We walk through the Park. It is huge and is full of temples and shrines. We come across the Japanese Cultural Festa, which is in full swing in the middle of the Park. We are invited to join the Ninja Experience which appears to comprise young ladies wearing samurai suits blowing darts out of a pipe into a target. The main feature of the Festa is a very enthusiastic display of Japanese drumming by a group of young men. Issy says that
all the drummers are sweating a lot, and I begin to worry that she might be taking just a little too much interest in them. As we walk on further we see a group young ladies in traditional dress, complete with face masks, waving samurai swords at each other. Now it's my turn to take just a little bit too much interest.
I haven't forgotten about the schoolgirls in the sailor suits. We spy a group on them sitting under a tree in the middle of the Park. Issy says that if she waves at them while I'm trying to take pictures we might get a better result. She's right. They wave back. I'm now slightly less worried about being charged with stalking.
We go into the Tokyo National Museum. We're sure that this might be interesting to some people, but we find it a bit mundane, so we don't linger for too long.
Issy rests up back at the hotel while I head off by myself to the observation deck on the 45th floor of the Tokyo Metropolitan Government Building near Shinjuku. The views are spectacular, and I can even see the silhouette of Mount Fuji
against the horizon in the far distance. It looks very big.
It is now peak hour and all the trains are packed. I'm not sure that I've ever seen quite so many people in one place before. No one seems to rush too much because they know that if they miss a train there will be another one a few minutes later. The trains all run perfectly to schedule, and I suspect that if a train ran late it would make front page news in the the Tokyo Times the next day. The swipe cards which everyone uses to access the metro are ridiculously efficient, and we can walk through the station gates without breaking stride.

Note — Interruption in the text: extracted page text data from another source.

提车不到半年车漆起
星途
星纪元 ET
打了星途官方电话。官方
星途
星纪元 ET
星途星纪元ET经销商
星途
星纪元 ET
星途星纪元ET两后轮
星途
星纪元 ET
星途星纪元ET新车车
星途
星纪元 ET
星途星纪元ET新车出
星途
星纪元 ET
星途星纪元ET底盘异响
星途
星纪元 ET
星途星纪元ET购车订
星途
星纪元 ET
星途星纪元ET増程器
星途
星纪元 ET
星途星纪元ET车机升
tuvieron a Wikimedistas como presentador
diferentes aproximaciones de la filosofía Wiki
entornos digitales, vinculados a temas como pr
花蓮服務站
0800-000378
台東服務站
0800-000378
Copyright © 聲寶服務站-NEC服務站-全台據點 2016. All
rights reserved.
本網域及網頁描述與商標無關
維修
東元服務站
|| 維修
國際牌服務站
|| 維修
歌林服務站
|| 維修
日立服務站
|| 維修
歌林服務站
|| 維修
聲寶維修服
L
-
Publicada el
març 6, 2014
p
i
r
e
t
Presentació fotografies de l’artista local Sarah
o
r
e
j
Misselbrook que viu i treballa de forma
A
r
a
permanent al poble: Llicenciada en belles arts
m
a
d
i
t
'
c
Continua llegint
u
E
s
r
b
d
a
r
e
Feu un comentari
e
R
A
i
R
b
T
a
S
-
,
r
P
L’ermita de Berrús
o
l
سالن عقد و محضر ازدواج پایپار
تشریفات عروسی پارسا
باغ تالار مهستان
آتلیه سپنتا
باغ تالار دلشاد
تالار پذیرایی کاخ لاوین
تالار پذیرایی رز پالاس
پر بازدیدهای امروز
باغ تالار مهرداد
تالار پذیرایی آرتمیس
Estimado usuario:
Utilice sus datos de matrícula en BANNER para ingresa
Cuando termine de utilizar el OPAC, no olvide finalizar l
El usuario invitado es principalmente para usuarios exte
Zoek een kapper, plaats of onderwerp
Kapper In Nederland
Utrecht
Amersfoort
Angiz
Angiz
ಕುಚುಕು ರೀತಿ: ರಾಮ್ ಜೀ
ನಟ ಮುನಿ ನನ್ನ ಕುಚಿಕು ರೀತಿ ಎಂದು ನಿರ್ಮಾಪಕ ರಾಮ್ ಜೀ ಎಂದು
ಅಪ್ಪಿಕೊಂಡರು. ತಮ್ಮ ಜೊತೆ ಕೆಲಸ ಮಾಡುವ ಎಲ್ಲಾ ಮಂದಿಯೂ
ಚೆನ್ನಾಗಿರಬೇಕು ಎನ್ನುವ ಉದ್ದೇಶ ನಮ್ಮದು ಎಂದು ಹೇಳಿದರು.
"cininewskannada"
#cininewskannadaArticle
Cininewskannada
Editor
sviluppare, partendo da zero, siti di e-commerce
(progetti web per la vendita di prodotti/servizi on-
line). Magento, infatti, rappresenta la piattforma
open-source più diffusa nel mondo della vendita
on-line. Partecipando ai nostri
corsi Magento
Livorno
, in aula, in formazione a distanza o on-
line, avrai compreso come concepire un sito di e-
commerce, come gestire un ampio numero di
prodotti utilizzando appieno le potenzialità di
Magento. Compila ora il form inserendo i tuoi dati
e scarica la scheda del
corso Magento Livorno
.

We wander south out of Shibuya in search of a traditional Japanese restaurant. Our chosen restaurant's menu includes "salted fish entrails" and "fish bone soup". Whilst we’re sure these would be very tasty, we respectfully decline, and order mixed sashimi instead. The waiter asks us whether we'd like whale with that. We respectfully decline that as well. We’re not entirely sure what will come with the mixed sashimi. We’ve read that puffer fish is sometimes included. A few drops of puffer fish
toxin is apparently enough to kill the entire population of a small African country, and several hundred people in Japan die every year when the chef doesn't get it quite right when he's removing the toxin glands. I worry that we might have offended the chef by declining the whale, and that he might take it out on us by getting a bit careless when he's preparing our fish. We decide that we will worry about this less if we drink a lot. I order beer, which comes in a very large bottle accompanied by a thimble-sized glass. Issy settles on sake. We’re still alive after we finish eating the sashimi, so we celebrate by doubling up on the drinks orders before staggering very happily back to the hotel.